Last month, I shared with readers some of the issues I was personally struggling with during the first several weeks of this crisis, so much of which were self-induced. Thankfully, I’ve been making progress ever since, and the tide has begun to subside. At the root of the matter, it’s all come down to separating the narrative from the situation.
As adults, we forget that it’s quite normal to be anxious and afraid; not only for our own safety, but also for those we love. Unlike the devastation caused by a natural disaster or the fallout from a targeted terrorist attack where fear and anxiety are more likely to be limited in their scope geographically, the social and emotional effects of a global pandemic reach far more populations, exponentially. Aside from some of the more obvious paradigms that have been temporarily redefined, it’s quite staggering to think about how many of us are trying to mentally process and work through this on an individual basis, all the while remaining physically distant from one another.

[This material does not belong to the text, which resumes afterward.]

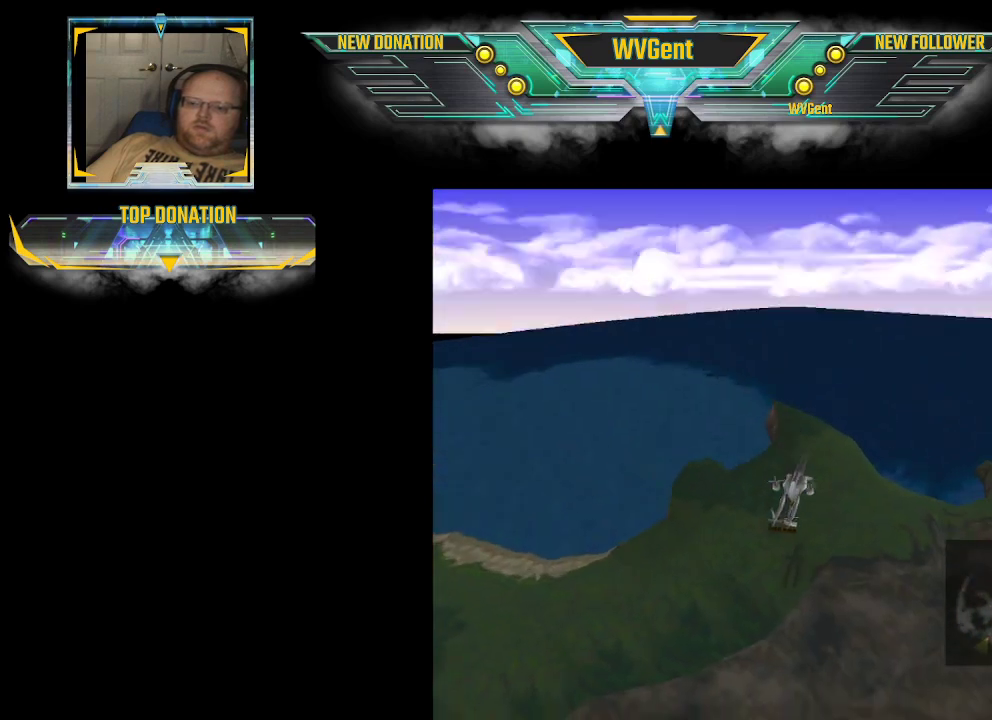
{"buttons": [], "left_stick": "center", "right_stick": "center", "events": []}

Dr. Susan David, a highly-sought after leader in management thinking and an instructor in psychology at Harvard University, recently expressed in an interview on the topic of self-care in times of crisis: “The circumstance is certainly not something we’ve asked for, but life is calling for every one of us to move into the place of wisdom within ourselves.”
Much of that begins with everyday choices. She later adds: “Ultimately, self-compassion is about recognizing what it means to be human. Discomfort, stress, disappointment, loss and pain are all part of the human journey. If we are not able to enter into a space of kindness to ourselves, we’re putting ourselves at odds with the reality of life. Self-compassion is about recognizing that you are doing the best you can – with who you are, with what you’ve got, and with the resources that you’ve been given.”

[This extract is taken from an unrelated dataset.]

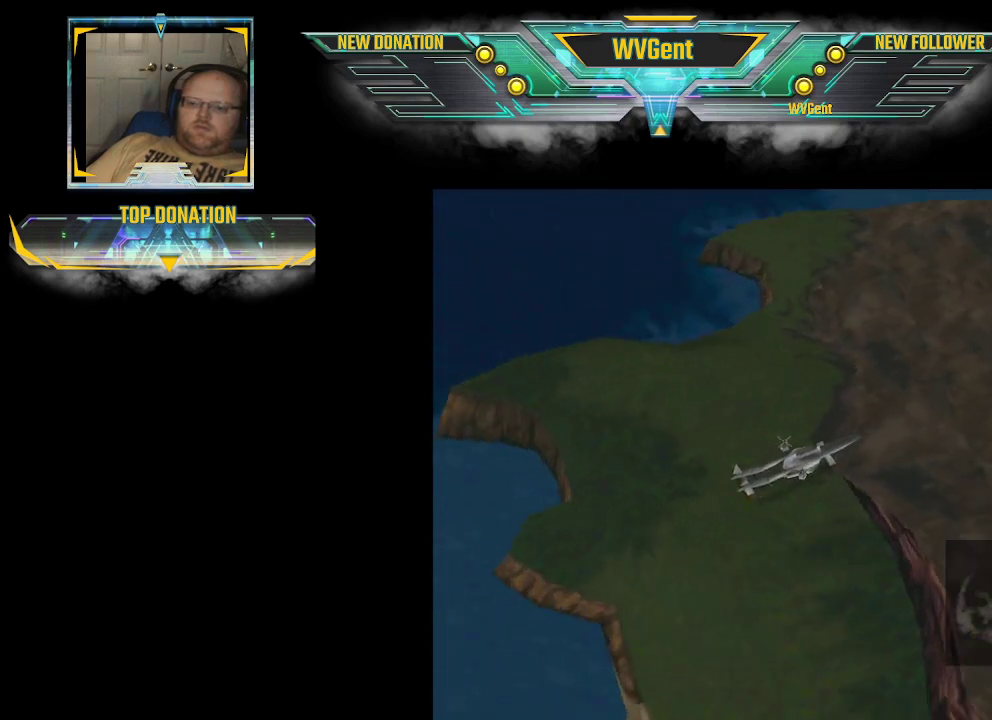
{"buttons": [], "left_stick": "up", "right_stick": "center", "events": [[100, "left_stick", "right"], [167, "left_stick", "center"], [433, "left_stick", "up"]]}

For many of us, this may be the first time in a long while that we’ve actually taken stock in ourselves; inspecting the sturdiness or the make-up of our “mental foundation,” in essence, the degree to which we were grounded before this crisis hit. Rarely do we focus our attention on self when life is perceived to be humming along and going smoothly. Sadly, on those rare occasions when we do, so much of the emphasis tends to be directed towards our exterior and its physical appearance.
Eckhart Tolle, the renowned spiritualist and author of The Power of Now and A New Earth, sees the current crisis as the perfect moment for us to go inward. In a recent YouTube posting titled “Staying Conscious in the Face of Adversity,” he articulates rather succinctly what’s at the core of our fear-based existence: “Adversity forces you to go deeper. If you don’t, you’ll suffer. It’s only when you leave the present moment that fear arises as a thought form, which then creates an emotion. Use it as an opportunity to move away from the “mind identified” state of consciousness.”

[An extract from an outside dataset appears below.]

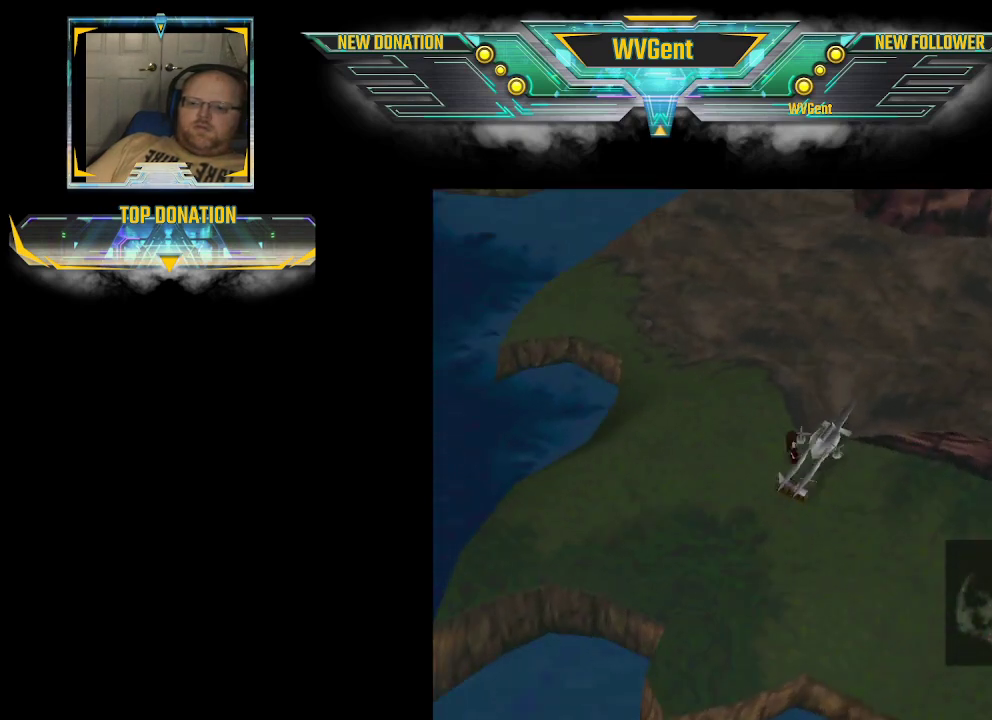
{"buttons": [], "left_stick": "left", "right_stick": "center", "events": [[467, "left_stick", "left"]]}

He later invites viewers to ask themselves (and this is where it hit home for me), “How can I separate the actual event or situation from how I am mentally perceiving it through the thoughts that I’m experiencing?”
Even the vocabulary that we use to describe feelings and emotions is a misrepresentation of who we are when experiencing difficult circumstances. We tend to say, “I’m scared,” rather than “I’m feeling scared at this moment.” Notice the nature of the first statement and its all-encompassing descriptor being conveyed without any separation from self. Said another way, we are not our thoughts.
In a piece written by Kimberly Jordan Allen, posted on the Kripalu Center for Yoga & Health website, one particular passage titled, “Observe the Story” drew similar conclusions. She quotes Steven Leonard, lead faculty member: “Be aware of the stories in your mind. What is the story that you are believing? How many different stories are happening in our minds right now about the virus and how we will be affected? Just let go of the story and be with what it is that you’re feeling and doing without having to craft a narrative around it.”
Once we begin to identify and release the unnecessary narrative that’s attempting to control our thoughts, we are making the conscious decision to stay present. Everything else beyond our core — what we tell ourselves, what we’ve already experienced, and of course, what we project might happen — are only thoughts.